Killer Legends (Chiller)

Paycheck to Paycheck: The Life & Times of Katrina Gilbert (HBO)
A documentary about a woman living paycheck to paycheck and barely making ends meet. This struck home for me as I work with several single moms who are in exactly the same situation. These women, all of whom work themselves to the bone to ensure their kids are cared for, deserve to be celebrated and this piece does a good job of showing the good and the bad in these women’s lives.

The Fabulist (E!)
Lords of the Car Hoards (Discovery)

Foxy & Co. (Syfy)
A “reality” show about a special effects house in Los Angeles. I was really hoping this would be about how special effects are created. It was to a degree, but it was also pure “reality.” I made it through ten minutes before I had had enough.
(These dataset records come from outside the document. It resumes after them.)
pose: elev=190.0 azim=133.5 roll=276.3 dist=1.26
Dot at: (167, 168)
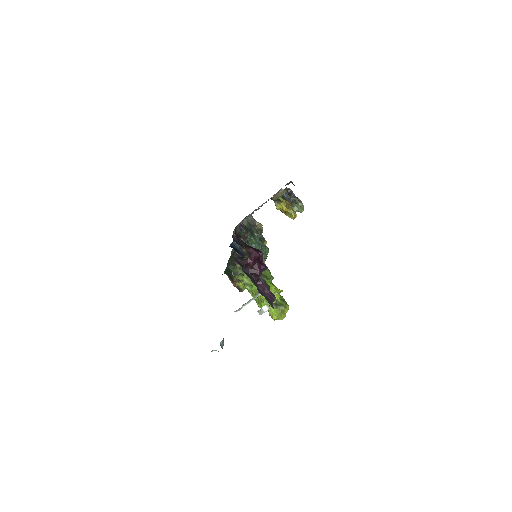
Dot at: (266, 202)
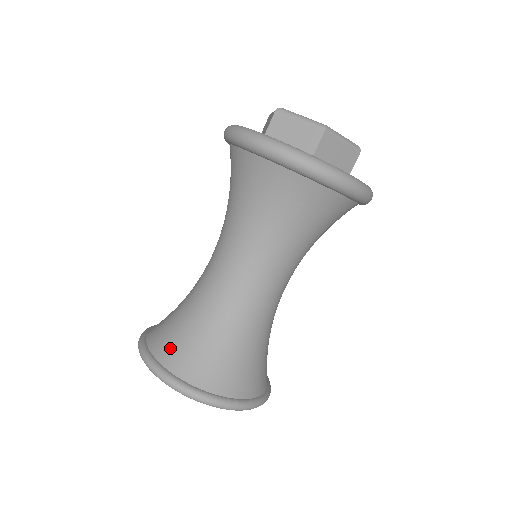
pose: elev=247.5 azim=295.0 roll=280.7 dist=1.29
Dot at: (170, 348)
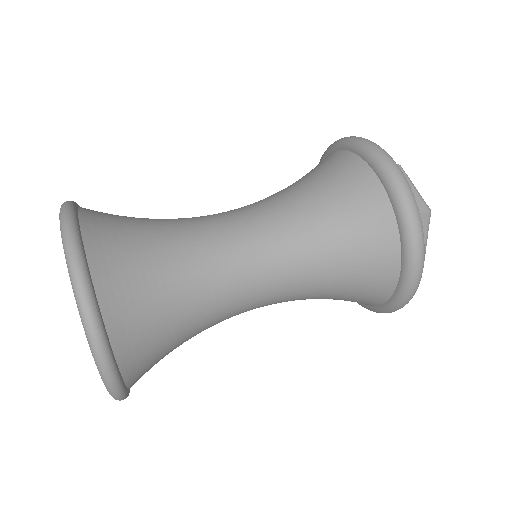
Dot at: (106, 230)
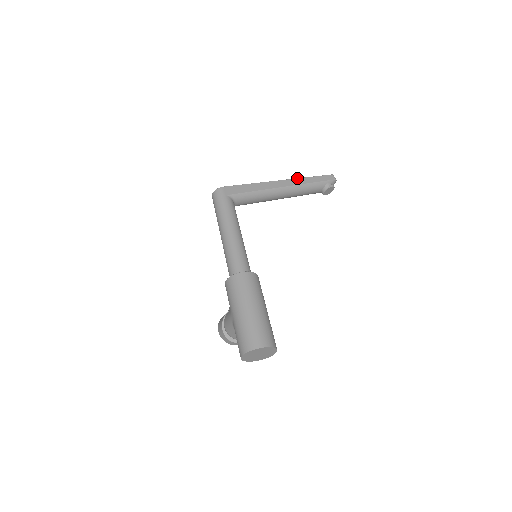
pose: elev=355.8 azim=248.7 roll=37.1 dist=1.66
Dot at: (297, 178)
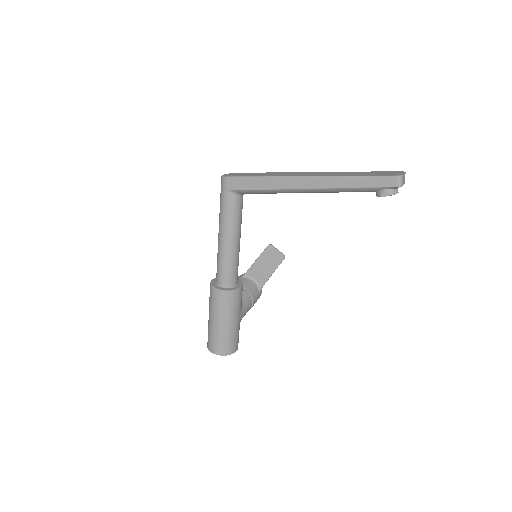
Dot at: (330, 176)
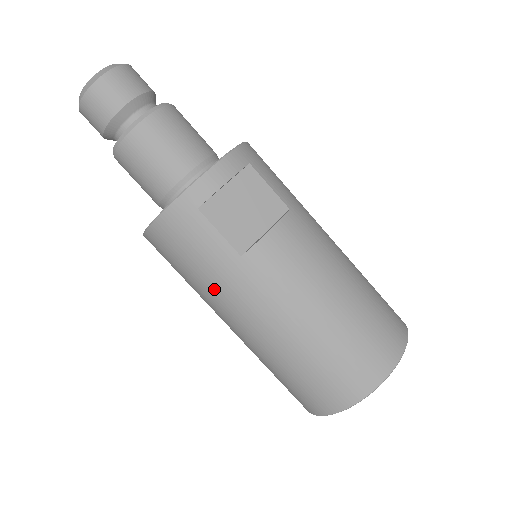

Marvel Studios: Assembling a Universe (ABC)
A show about what the studio is calling its “cinematic universe” in which the Marvel comics characters live. As a recent convert to this world, I loved watching this and seeing what I have to look forward to as I continue to explore this insane world. It is filled with behind-the-scenes stories and outtakes, along with the producers discussing why they made some of the choices they made. Yes, there is a sense that this is ABC promoting its show and the new Captain America film, but it was fun to watch all the same.

Barry’d Treasure (A&E)
Celebrities Undercover (Oxygen)
Chasing Maria Menounos (Oxygen)

The 100 (The CW)
97 years after a nuclear war has destroyed Earth, survivors are living on The Ark (naturally), a group of space stations. The ship is running out of supplies so it sends 100 kids (seriously?) to see if Earth might be inhabitable again. There is nothing in this show that is new, nothing that is interesting. If you are interested in a mix of The Hunger Games and The Lord of the Flies with a smattering of Lost, you may enjoy this. I did not.

Doll & Em (HBO)
A British comedy written by and acted by two real life BFFs, Dolly Wells and Emily Mortimer. Em, an actress, hires Doll to be her personal assistant to assist in curing a broken heart. The pilot was all right, but I couldn’t help feeling that many of the jokes were private between the two of them and did not translate well on film. The scenes were well crafted, but didn’t leave me wanting to spend a great deal of time exploring this relationship.

Save My Bakery (Food Channel)


Geraldine Ferraro: Paving the Way (Showtime)
Directed and produced by her daughter, this is a wonderful documentary about an extraordinary woman. What I really liked about it was its honesty. Ferraro’s political life was not without controversy and this documentary unflinchingly examines the issues. Just astonishing when one thinks of the fact that the filmmaker is documenting her parents. If you are interested in politics or the role of women in our society, don’t miss this.

1 comment:

Billie Doux said...

Great job as usual, Chris. I'm somewhat liking Believe, too. I tried The 100 and even took notes to write a possible premiere review, but when I got to the end, I decided not to bother. It's a shame, too, because they have a cool premise to work with. What's the point of a cool premise if they don't do anything cool with it?